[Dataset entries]
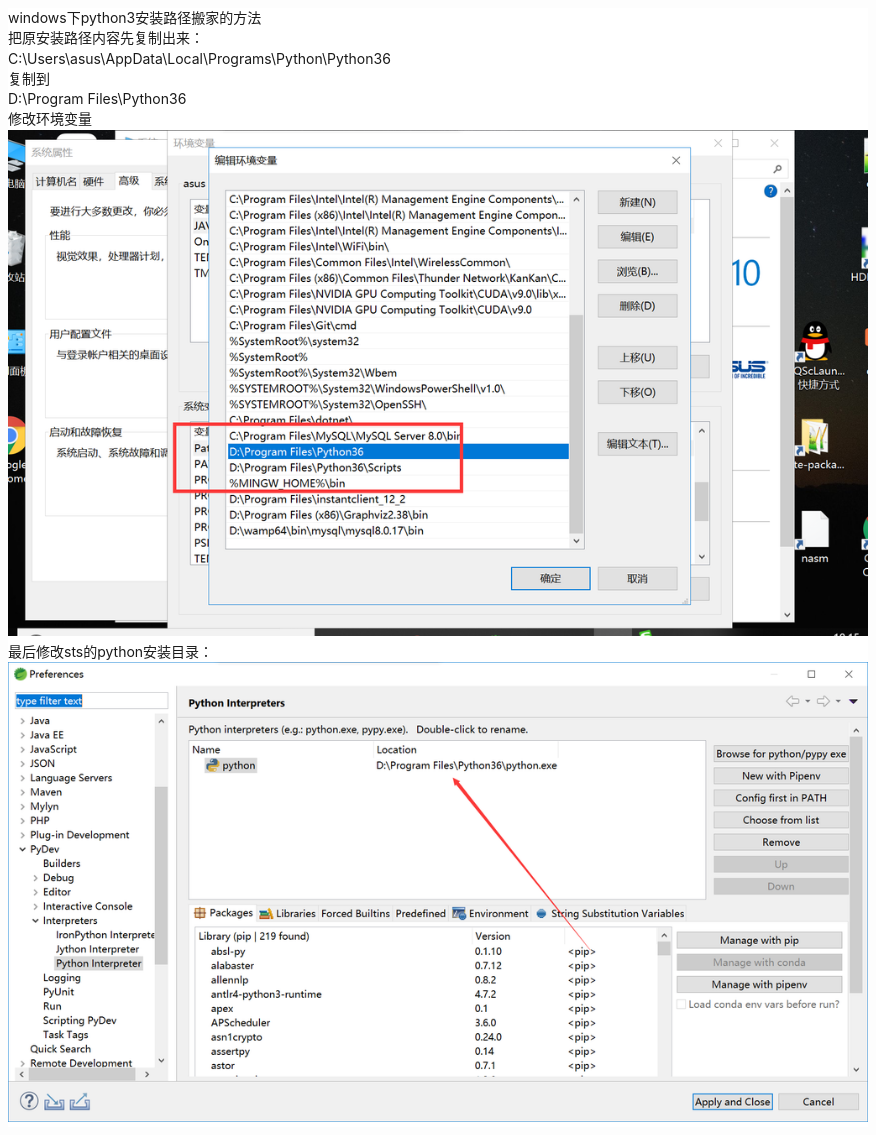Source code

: windows下python3安装路径搬家的方法  
把原安装路径内容先复制出来：  
C:\Users\asus\AppData\Local\Programs\Python\Python36  
复制到  
D:\Program Files\Python36  
修改环境变量  
![windows-property](python/windows-property.png)  
最后修改sts的python安装目录：  
![sts-Preferences](python/sts-Preferences.png)  
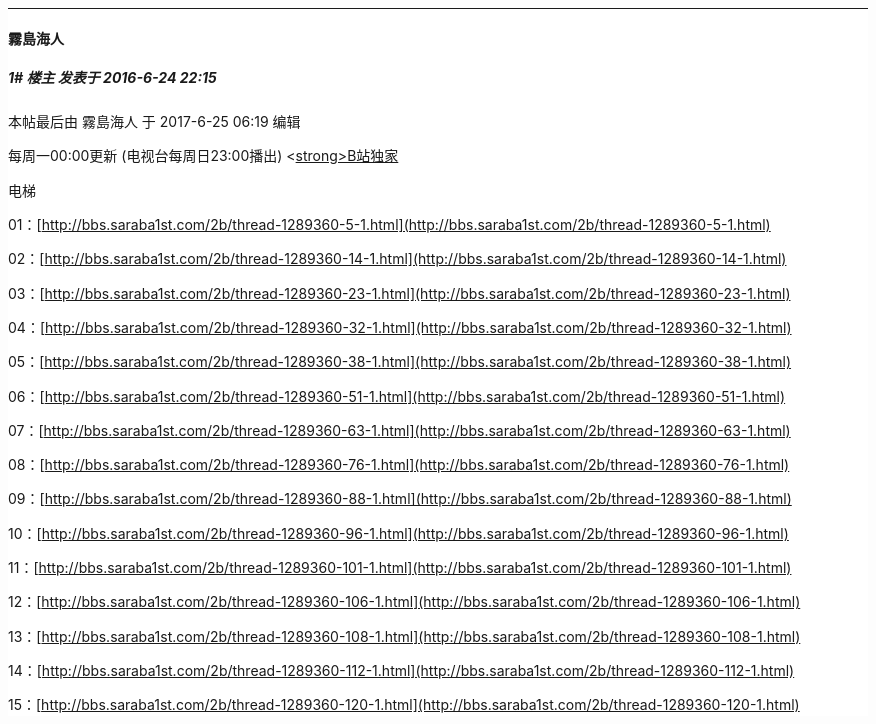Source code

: 

-----

####  霧島海人  
##### 1#       楼主       发表于 2016-6-24 22:15



 本帖最后由 霧島海人 于 2017-6-25 06:19 编辑 

每周一00:00更新 (电视台每周日23:00播出)
<[strong>B站独家</strong>](http://bangumi.bilibili.com/anime/5788)


电梯

01：[http://bbs.saraba1st.com/2b/thread-1289360-5-1.html](http://bbs.saraba1st.com/2b/thread-1289360-5-1.html)

02：[http://bbs.saraba1st.com/2b/thread-1289360-14-1.html](http://bbs.saraba1st.com/2b/thread-1289360-14-1.html)

03：[http://bbs.saraba1st.com/2b/thread-1289360-23-1.html](http://bbs.saraba1st.com/2b/thread-1289360-23-1.html)

04：[http://bbs.saraba1st.com/2b/thread-1289360-32-1.html](http://bbs.saraba1st.com/2b/thread-1289360-32-1.html)

05：[http://bbs.saraba1st.com/2b/thread-1289360-38-1.html](http://bbs.saraba1st.com/2b/thread-1289360-38-1.html)

06：[http://bbs.saraba1st.com/2b/thread-1289360-51-1.html](http://bbs.saraba1st.com/2b/thread-1289360-51-1.html)

07：[http://bbs.saraba1st.com/2b/thread-1289360-63-1.html](http://bbs.saraba1st.com/2b/thread-1289360-63-1.html)

08：[http://bbs.saraba1st.com/2b/thread-1289360-76-1.html](http://bbs.saraba1st.com/2b/thread-1289360-76-1.html)

09：[http://bbs.saraba1st.com/2b/thread-1289360-88-1.html](http://bbs.saraba1st.com/2b/thread-1289360-88-1.html)

10：[http://bbs.saraba1st.com/2b/thread-1289360-96-1.html](http://bbs.saraba1st.com/2b/thread-1289360-96-1.html)

11：[http://bbs.saraba1st.com/2b/thread-1289360-101-1.html](http://bbs.saraba1st.com/2b/thread-1289360-101-1.html)

12：[http://bbs.saraba1st.com/2b/thread-1289360-106-1.html](http://bbs.saraba1st.com/2b/thread-1289360-106-1.html)

13：[http://bbs.saraba1st.com/2b/thread-1289360-108-1.html](http://bbs.saraba1st.com/2b/thread-1289360-108-1.html)

14：[http://bbs.saraba1st.com/2b/thread-1289360-112-1.html](http://bbs.saraba1st.com/2b/thread-1289360-112-1.html)

15：[http://bbs.saraba1st.com/2b/thread-1289360-120-1.html](http://bbs.saraba1st.com/2b/thread-1289360-120-1.html)
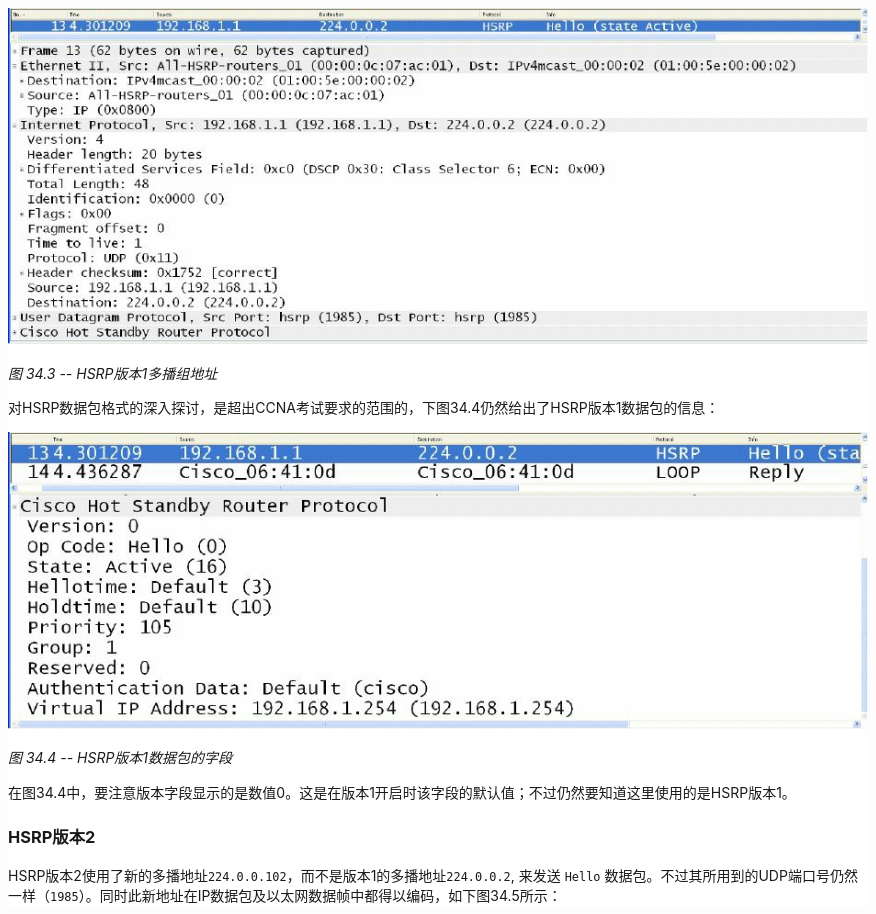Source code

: ![HSRP&#x7248;&#x672C;1&#x591A;&#x64AD;&#x7EC4;&#x5730;&#x5740;](.gitbook/assets/3403.png)

_图 34.3 -- HSRP版本1多播组地址_

对HSRP数据包格式的深入探讨，是超出CCNA考试要求的范围的，下图34.4仍然给出了HSRP版本1数据包的信息：

![HSRP&#x7248;&#x672C;1&#x6570;&#x636E;&#x5305;&#x7684;&#x5B57;&#x6BB5;](.gitbook/assets/3404.png)

_图 34.4 -- HSRP版本1数据包的字段_

在图34.4中，要注意版本字段显示的是数值0。这是在版本1开启时该字段的默认值；不过仍然要知道这里使用的是HSRP版本1。

### HSRP版本2

HSRP版本2使用了新的多播地址`224.0.0.102`，而不是版本1的多播地址`224.0.0.2`, 来发送 `Hello` 数据包。不过其所用到的UDP端口号仍然一样（`1985`）。同时此新地址在IP数据包及以太网数据帧中都得以编码，如下图34.5所示：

# WHAT TO PRODUCE
All lines in the records with the string "assets" should be copied out.

# RESULT FOR THIS EXERCISE
: ![HSRP&#x7248;&#x672C;1&#x591A;&#x64AD;&#x7EC4;&#x5730;&#x5740;](.gitbook/assets/3403.png)
![HSRP&#x7248;&#x672C;1&#x6570;&#x636E;&#x5305;&#x7684;&#x5B57;&#x6BB5;](.gitbook/assets/3404.png)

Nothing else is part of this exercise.